Geneticamente, o polidactilismo é uma característica autossómica simples (não relacionada com o sexo) dominante. Os gatos com dedos dos pés extra têm o gene dominante, Pd. Um gato só precisa de uma cópia deste gene de qualquer dos pais para ter o traço. Se um dos pais o tiver, 40 – 50% dos gatinhos também o terá. Embora tenha sido dito que se o progenitor tem dedos dos pés extra, os gatinhos herdam dedos dos pés extra na mesma configuração que o progenitor com dedos dos pés extra, isto não é 100% verdade, porque os genes do polidactilismo mostram “dominância incompleta”. Por outras palavras, os genes herdados do pai normal figuram nas coisas, e a configuração dos dedos dos pés dos gatinhos pode variar. Como muitos gatos polidactilos transportam o gene para os dedos normais, o traço nunca é “fixo”. Por outras palavras, mesmo criar dois polidactilos não garante que todos os gatinhos sejam polidactilos. A consanguinidade aumentaria a percentagem de descendentes de polidáctilo, mas haverá sempre alguns gatinhos de dedos normais na ninhada, devido a esse gene recessivo.

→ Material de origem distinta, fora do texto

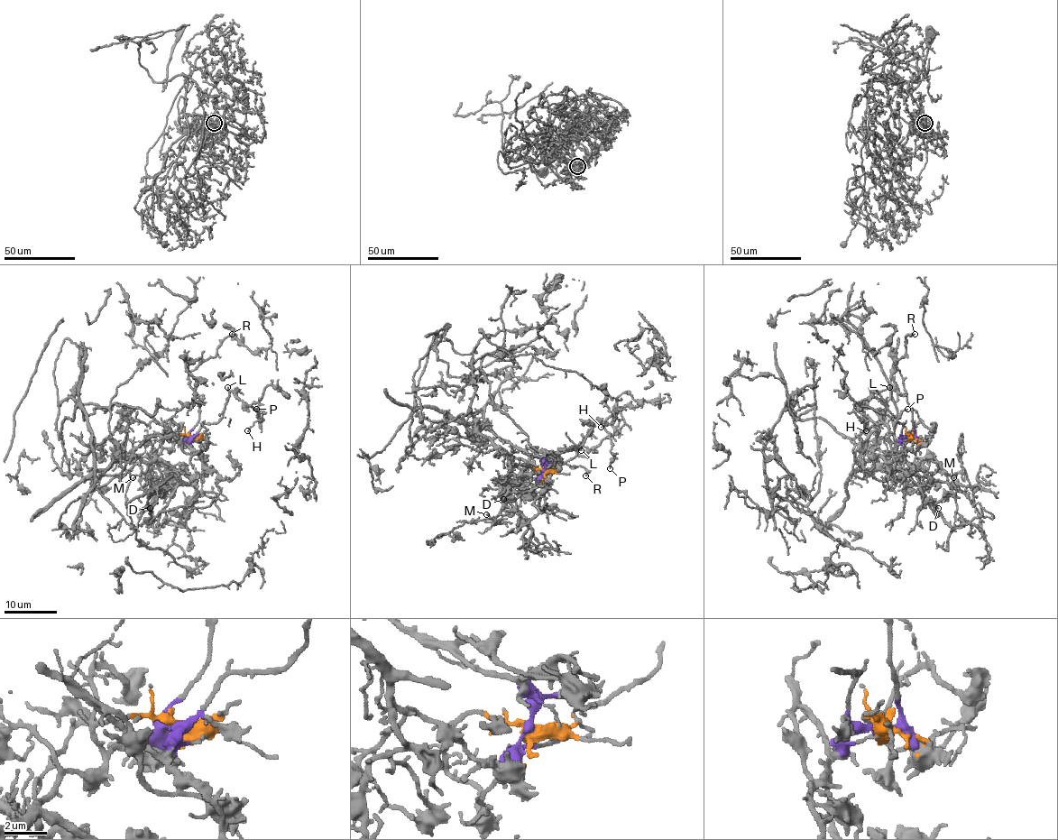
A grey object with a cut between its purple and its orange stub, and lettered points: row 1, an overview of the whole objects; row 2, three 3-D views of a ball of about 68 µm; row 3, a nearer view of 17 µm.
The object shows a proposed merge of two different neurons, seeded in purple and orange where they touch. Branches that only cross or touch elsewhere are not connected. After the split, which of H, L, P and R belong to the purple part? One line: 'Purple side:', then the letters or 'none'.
Purple side: H, L, P, R

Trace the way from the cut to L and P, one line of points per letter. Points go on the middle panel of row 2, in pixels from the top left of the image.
L: (544, 470), (547, 462), (557, 465), (569, 461), (583, 441), (581, 450)
P: (544, 470), (547, 462), (557, 465), (569, 461), (587, 430), (598, 421), (611, 439), (610, 467)

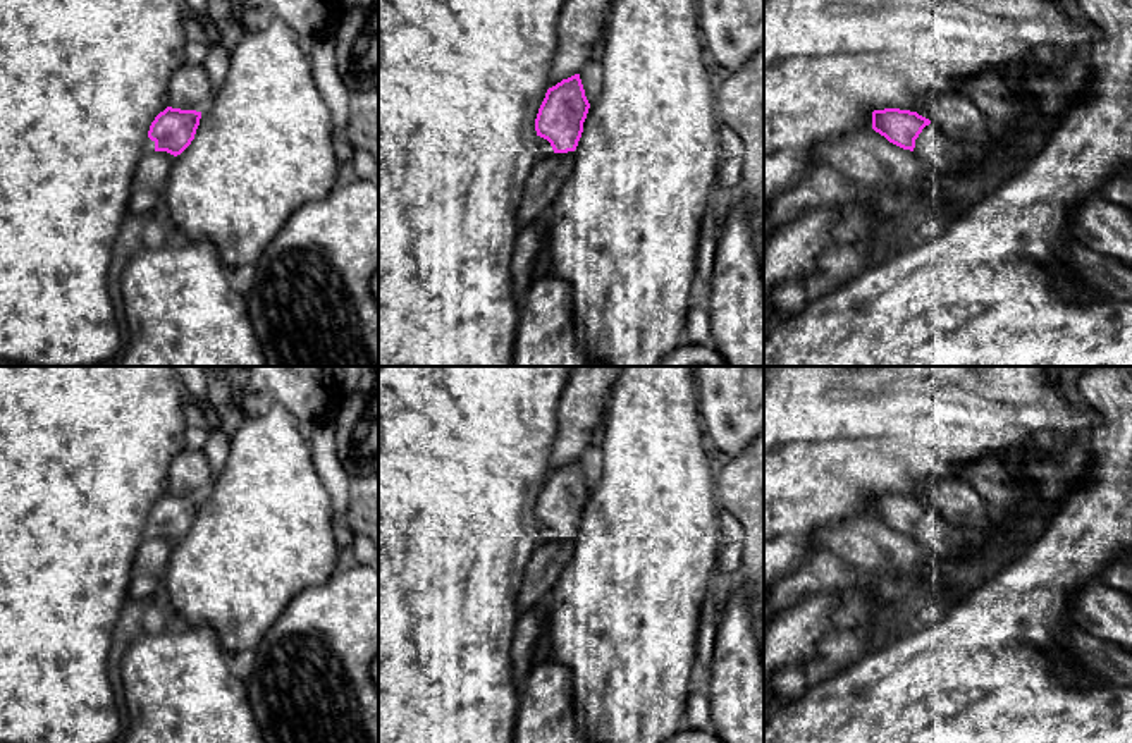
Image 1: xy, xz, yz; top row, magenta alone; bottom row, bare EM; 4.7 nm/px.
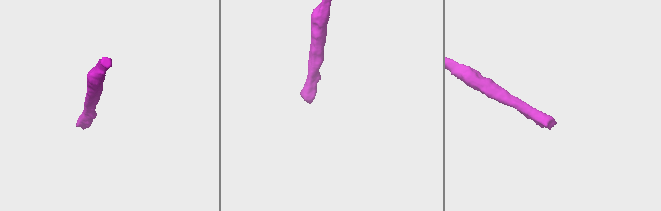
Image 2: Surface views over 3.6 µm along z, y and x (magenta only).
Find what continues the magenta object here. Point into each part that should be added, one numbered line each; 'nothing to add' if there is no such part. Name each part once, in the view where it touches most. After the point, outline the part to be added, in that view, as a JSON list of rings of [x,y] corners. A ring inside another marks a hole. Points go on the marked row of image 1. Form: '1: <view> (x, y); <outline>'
1: yz (938, 152); [[[934,124],[922,129],[915,139],[914,153],[929,167],[934,174],[948,174],[962,163],[972,163],[977,155],[950,139]]]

P>Polidactilismo não afecta negativamente os gatos. Não lhes oferece vantagens, nem traz quaisquer desvantagens. (Se o fizesse, os gatos polidactilos teriam provavelmente morrido bastante depressa.) É simplesmente uma peculiaridade encantadora. É uma anomalia – um desvio da norma – em vez de uma deformidade. Embora as pessoas se preocupem frequentemente com os gatos a apanharem os dedos dos pés extra no mobiliário, isto raramente é um problema. As unhas dos pés associadas aos dedos extra tendem a ser unhas normais, embora ocasionalmente, o dedo do pé extra esteja incompletamente formado, e o leito das unhas esteja deformado, levando a problemas de unhas como unhas encravadas ou excessivamente crescidas. Tal como todas as unhas dos dedos dos gatinhos, as unhas extra requerem um corte regular.
Caso se estivesse a perguntar, o maior número de dedos dos pés alguma vez encontrado num gato é de 32 – oito em cada pata – foi relatado em Outubro de 1974. O actual recordista verificado é “Tigre”, um gato de 27 dedos de pé, residente em Alberta, Canadá. O Tigre tem sete dedos em cada pé dianteiro, sete no pé traseiro esquerdo, mas apenas seis no traseiro direito. Mittens, com 22 dedos dos pés, tem um longo caminho a percorrer.